Mar 3 2001

Kingston Whig-Standard

City must drop pollution appeal
by Paul Schliesmann

The City of Kingston is locked in a battle over the former garbage dump and how much pollution may or may not be leaching from the site into the Cataraqui River.

The city has already been found guilty and fined $150,000 for allowing pollution to stream from the dump into the Cataraqui.

It has spent $2 million over the last three years on wells that enable the city to divert leachate from the river into a sewage disposal plant.

But the city will appeal the fine and conviction, beginning on Nov. 5, on the grounds that the justice of the peace presiding over the original court hearing didn’t properly consider all the evidence.

City staff are even refuting an October 2000 report from the Environment Ministry, entitled “Juvenile Fish Monitoring Study, Belle Island Landfill,” that says PCBs from the dumpsite “are entering the Lower Cataraqui River and contributing to elevated levels in sediments and biota.”

The city argues that the contaminants are already present in the river and inner harbour.

City environmental engineer Paul MacLatchy told The Whig-Standard: “Where did those historic PCBs come from?

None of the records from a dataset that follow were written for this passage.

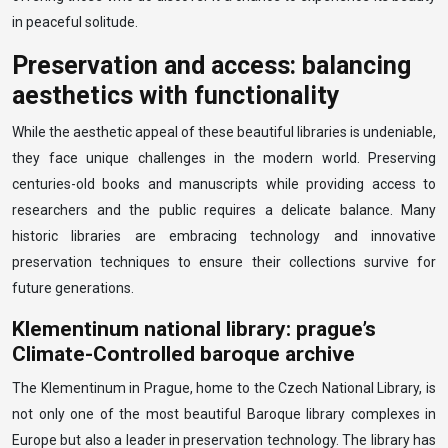
in peaceful solitude.
Preservation and access: balancing
aesthetics with functionality
While the aesthetic appeal of these beautiful libraries is undeniable,
they face unique challenges in the modern world. Preserving
centuries-old books and manuscripts while providing access to
researchers and the public requires a delicate balance. Many
historic libraries are embracing technology and innovative
preservation techniques to ensure their collections survive for
future generations.
Klementinum national library: prague’s
Climate-Controlled baroque archive
The Klementinum in Prague, home to the Czech National Library, is
not only one of the most beautiful Baroque library complexes in
Europe but also a leader in preservation technology. The library has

Who knows. Maybe from one or more of the landfill, storm sewer outfalls, tannery site, Frontenac Smelting Co., atmospheric fallout, illegal dumping in the inner harbour, other industrial areas between Elliot Avenue and the causeway that drained to the river.”

MacLatchy also makes the point that more PCBs go into the river from rain and melting snow than from the Belle Park dumpsite. However, he offers no hard evidence to support this claim. There is only the probability that rain and snow are greater pollutants, as based on data from other areas.

The toxic stew that is known as the Cataraqui River probably has resulted from years of pollution spewing from industry and over-development. And the city may be right when it points to other sources of contamination.

But that does not mean the testimony of experts from the first court case, as well as the latest report on fish contamination conducted by the Environment Ministry, can be dismissed so easily without studies and findings showing otherwise.

The Belle Park dumpsite is most definitely one of the sources of Cataraqui River pollution that must be cleaned up – along with all those other possible sources that MacLatchy identifies.

City Hall is locked in a battle over the Belle Park landfill. But a battle with whom or what? The opponents appear to be citizens who are concerned about the pollution and want it stopped. They are the independent government scientists who have done tests and the legal system that has conducted a fair and impartial trial.

Spending money to appeal the charges and refute solid scientific sources is counterproductive and a waste of taxpayers’ money.

City Hall must drop its appeal and get on with developing a plan to clean up the serious environmental hotspot that is polluting Kingston’s shoreline.

Belle Island appeal would be a waste of taxpayers’ money.